Каролина не без опаски приближается к нему, рыдания его становятся еще более судорожными, и она присаживается с ним рядом. Старенький матрас провисает, бедра их мягко соприкасаются, но мужчина этого, похоже, не замечает. Она склоняется вперед, неосознанно воспроизводя его позу, старательно вслушивается.
— Да проклянет Господь Господа, — стенает Генри и, пока он повторяет непотребное поношение это, слова, им произносимые, становятся и более отчетливыми, и более яростными. — Да проклянет Господь Господа!
Понимая, что теперь она ясно слышит его, Генри утрачивает и ту немногую власть над собой, какая у него еще оставалась. Несколько секунд, и он уже ревет, как осел на живодерне, плечи его ходят ходуном, ладони сжимаются с таким неистовством, что косточки их, того и гляди, обратятся в щепу.

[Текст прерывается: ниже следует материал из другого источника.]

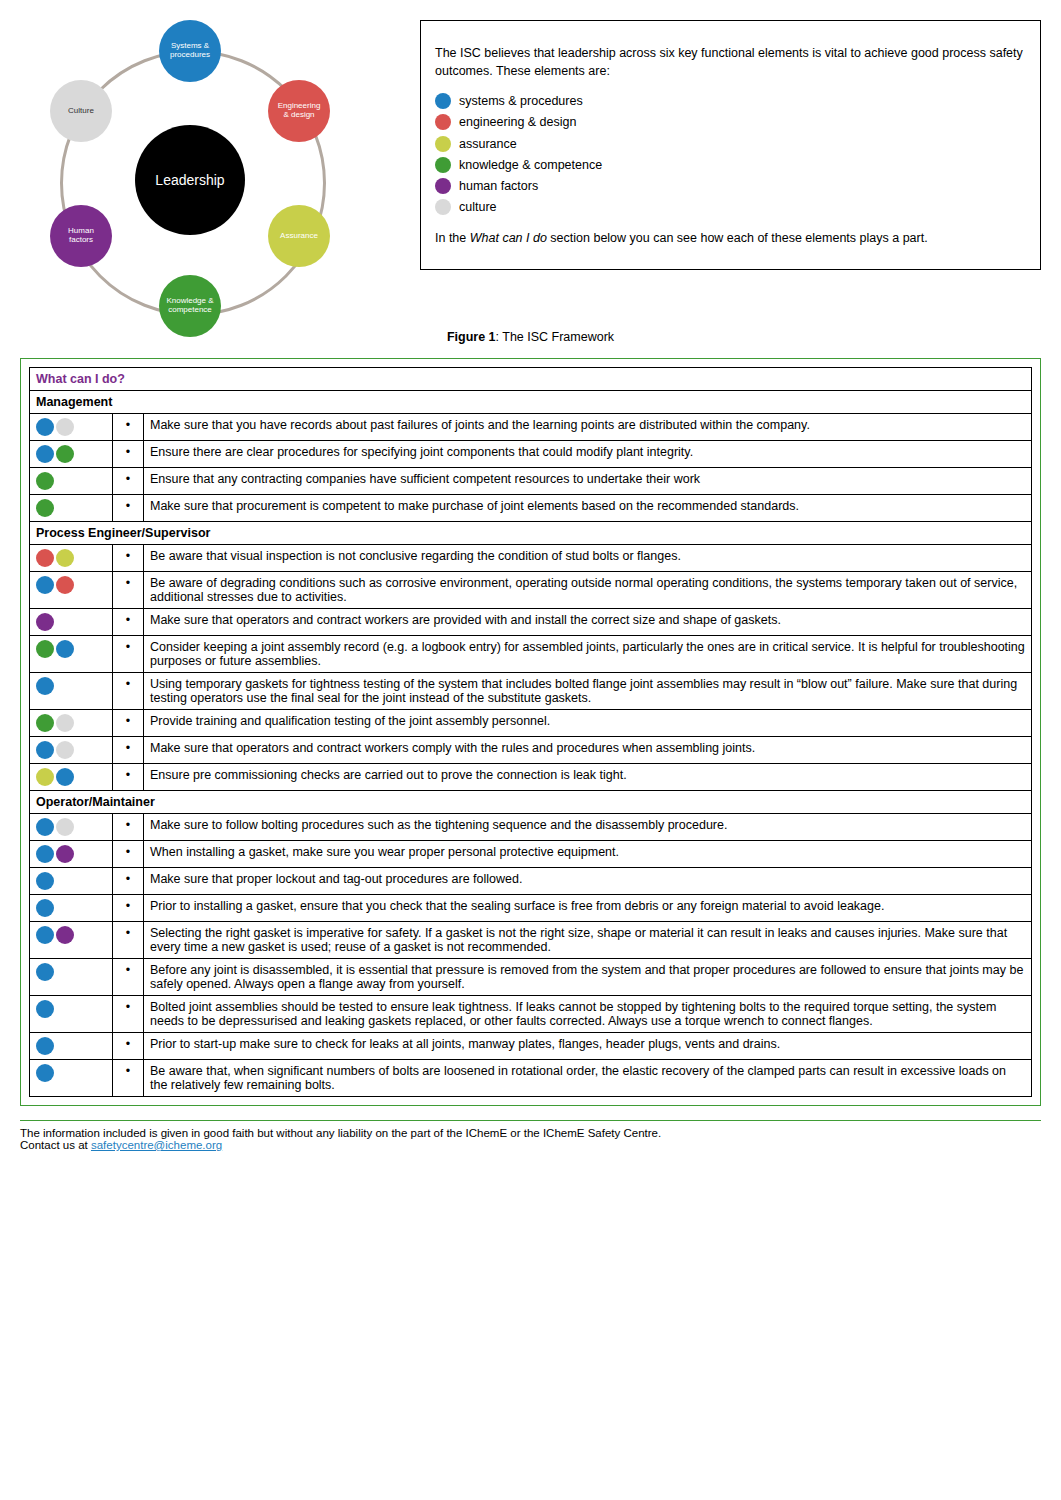Leadership
Systems &
procedures
Engineering
& design
Assurance
Knowledge &
competence
Human
factors
Culture
The ISC believes that leadership across six key functional elements is vital to achieve good process safety outcomes. These elements are:
systems & procedures
engineering & design
assurance
knowledge & competence
human factors
culture
In the What can I do section below you can see how each of these elements plays a part.
Figure 1: The ISC Framework
| What can I do? |
| Management |
| | • | Make sure that you have records about past failures of joints and the learning points are distributed within the company. |
| | • | Ensure there are clear procedures for specifying joint components that could modify plant integrity. |
| | • | Ensure that any contracting companies have sufficient competent resources to undertake their work |
| | • | Make sure that procurement is competent to make purchase of joint elements based on the recommended standards. |
| Process Engineer/Supervisor |
| | • | Be aware that visual inspection is not conclusive regarding the condition of stud bolts or flanges. |
| | • | Be aware of degrading conditions such as corrosive environment, operating outside normal operating conditions, the systems temporary taken out of service, additional stresses due to activities. |
| | • | Make sure that operators and contract workers are provided with and install the correct size and shape of gaskets. |
| | • | Consider keeping a joint assembly record (e.g. a logbook entry) for assembled joints, particularly the ones are in critical service. It is helpful for troubleshooting purposes or future assemblies. |
| | • | Using temporary gaskets for tightness testing of the system that includes bolted flange joint assemblies may result in “blow out” failure. Make sure that during testing operators use the final seal for the joint instead of the substitute gaskets. |
| | • | Provide training and qualification testing of the joint assembly personnel. |
| | • | Make sure that operators and contract workers comply with the rules and procedures when assembling joints. |
| | • | Ensure pre commissioning checks are carried out to prove the connection is leak tight. |
| Operator/Maintainer |
| | • | Make sure to follow bolting procedures such as the tightening sequence and the disassembly procedure. |
| | • | When installing a gasket, make sure you wear proper personal protective equipment. |
| | • | Make sure that proper lockout and tag-out procedures are followed. |
| | • | Prior to installing a gasket, ensure that you check that the sealing surface is free from debris or any foreign material to avoid leakage. |
| | • | Selecting the right gasket is imperative for safety. If a gasket is not the right size, shape or material it can result in leaks and causes injuries. Make sure that every time a new gasket is used; reuse of a gasket is not recommended. |
| | • | Before any joint is disassembled, it is essential that pressure is removed from the system and that proper procedures are followed to ensure that joints may be safely opened. Always open a flange away from yourself. |
| | • | Bolted joint assemblies should be tested to ensure leak tightness. If leaks cannot be stopped by tightening bolts to the required torque setting, the system needs to be depressurised and leaking gaskets replaced, or other faults corrected. Always use a torque wrench to connect flanges. |
| | • | Prior to start-up make sure to check for leaks at all joints, manway plates, flanges, header plugs, vents and drains. |
| | • | Be aware that, when significant numbers of bolts are loosened in rotational order, the elastic recovery of the clamped parts can result in excessive loads on the relatively few remaining bolts. |
The information included is given in good faith but without any liability on the part of the IChemE or the IChemE Safety Centre.
Contact us at safetycentre@icheme.org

— Да прокляне-е-е-т Госпо-о-о-дь Го-о-о-спода! — теперь уже ревет Генри, и Каролина робко и боязливо (ибо кто может знать, на какое насилие способен впавший в отчаяние человек?) опускает на его спину утешающую руку.
ГЛАВА ДЕВЯТНАДЦАТАЯ
— Проснитесь, — шипит сердитый голос. — Не забывайте, где вы. Заклевавшая носом Конфетка встряхивается. Помаргивая в многоцветном солнечном свете, льющемся на нее из витражных окон, она выпрямляется, разглаживает свою безвкусную юбку, поправляет ужасную шаль. Сидящая с ней рядом старуха, исполнив долг благочестия, вновь устремляет тусклый взор к кафедре, на которой приходской священник упражняется, обращаясь к рядам скамеек, в красноречии.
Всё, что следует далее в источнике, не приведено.